# Try it:
Leave out the pictures, then output the lines of the records below from the first through the one containing "sebagai pusat konektivitas modern.".
***** Material shown
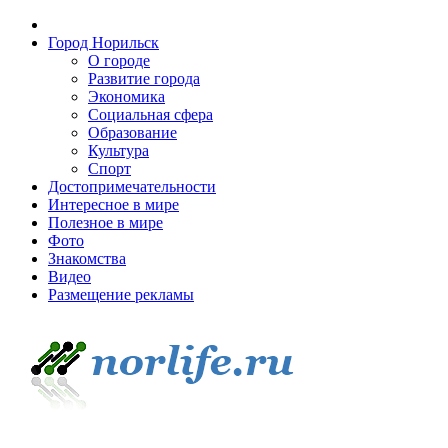
Город Норильск
О городе
Развитие города
Экономика
Социальная сфера
Образование
Культура
Спорт
Достопримечательности
Интересное в мире
Полезное в мире
Фото
Знакомства
Видео
Размещение рекламы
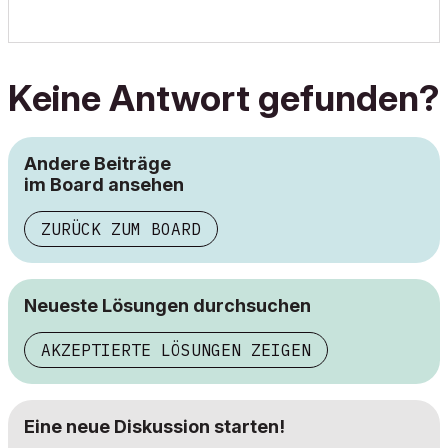
Keine Antwort gefunden?
Andere Beiträge
im Board ansehen
ZURÜCK ZUM BOARD
Neueste Lösungen durchsuchen
AKZEPTIERTE LÖSUNGEN ZEIGEN
Eine neue Diskussion starten!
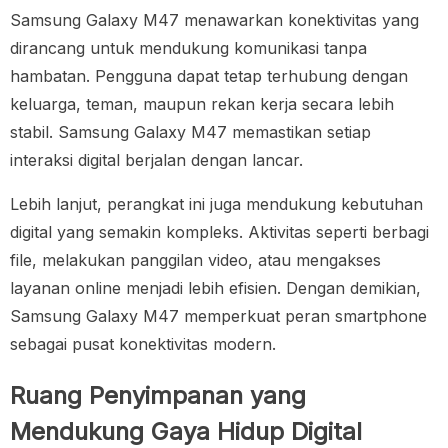
Samsung Galaxy M47 menawarkan konektivitas yang
dirancang untuk mendukung komunikasi tanpa
hambatan. Pengguna dapat tetap terhubung dengan
keluarga, teman, maupun rekan kerja secara lebih
stabil. Samsung Galaxy M47 memastikan setiap
interaksi digital berjalan dengan lancar.
Lebih lanjut, perangkat ini juga mendukung kebutuhan
digital yang semakin kompleks. Aktivitas seperti berbagi
file, melakukan panggilan video, atau mengakses
layanan online menjadi lebih efisien. Dengan demikian,
Samsung Galaxy M47 memperkuat peran smartphone
sebagai pusat konektivitas modern.
Ruang Penyimpanan yang
Mendukung Gaya Hidup Digital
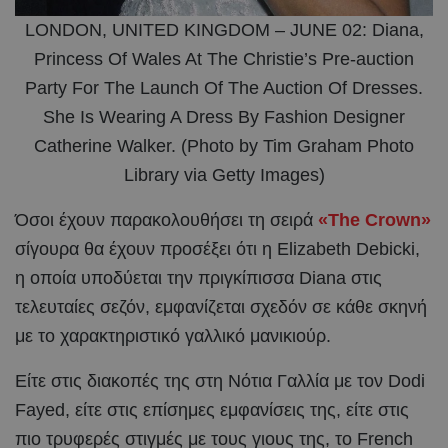
LONDON, UNITED KINGDOM – JUNE 02: Diana,
Princess Of Wales At The Christie’s Pre-auction
Party For The Launch Of The Auction Of Dresses.
She Is Wearing A Dress By Fashion Designer
Catherine Walker. (Photo by Tim Graham Photo
Library via Getty Images)
Όσοι έχουν παρακολουθήσει τη σειρά
«The Crown»
σίγουρα θα έχουν προσέξει ότι η Elizabeth Debicki,
η οποία υποδύεται την πριγκίπισσα Diana στις
τελευταίες σεζόν, εμφανίζεται σχεδόν σε κάθε σκηνή
με το χαρακτηριστικό γαλλικό μανικιούρ.
Είτε στις διακοπές της στη Νότια Γαλλία με τον Dodi
Fayed, είτε στις επίσημες εμφανίσεις της, είτε στις
πιο τρυφερές στιγμές με τους γιους της, το French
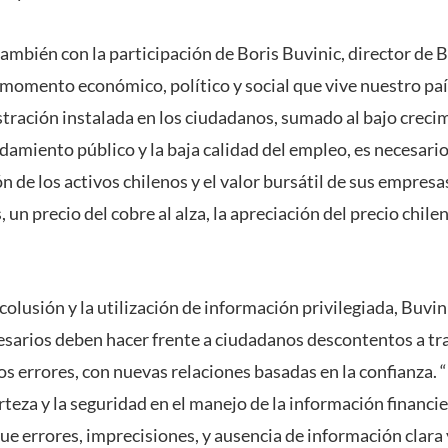
ambién con la participación de Boris Buvinic, director de B
el momento económico, político y social que vive nuestro pa
ustración instalada en los ciudadanos, sumado al bajo creci
amiento público y la baja calidad del empleo, es necesari
n de los activos chilenos y el valor bursátil de sus empresa
un precio del cobre al alza, la apreciación del precio chilen
 colusión y la utilización de información privilegiada, Buvin
sarios deben hacer frente a ciudadanos descontentos a tr
los errores, con nuevas relaciones basadas en la confianza.
erteza y la seguridad en el manejo de la información financi
 que errores, imprecisiones, y ausencia de información clara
**********
# Answer section:
Город Норильск
О городе
Развитие города
Экономика
Социальная сфера
Образование
Культура
Спорт
Достопримечательности
Интересное в мире
Полезное в мире
Фото
Знакомства
Видео
Размещение рекламы
Keine Antwort gefunden?
Andere Beiträge
im Board ansehen
ZURÜCK ZUM BOARD
Neueste Lösungen durchsuchen
AKZEPTIERTE LÖSUNGEN ZEIGEN
Eine neue Diskussion starten!
Samsung Galaxy M47 menawarkan konektivitas yang
dirancang untuk mendukung komunikasi tanpa
hambatan. Pengguna dapat tetap terhubung dengan
keluarga, teman, maupun rekan kerja secara lebih
stabil. Samsung Galaxy M47 memastikan setiap
interaksi digital berjalan dengan lancar.
Lebih lanjut, perangkat ini juga mendukung kebutuhan
digital yang semakin kompleks. Aktivitas seperti berbagi
file, melakukan panggilan video, atau mengakses
layanan online menjadi lebih efisien. Dengan demikian,
Samsung Galaxy M47 memperkuat peran smartphone
sebagai pusat konektivitas modern.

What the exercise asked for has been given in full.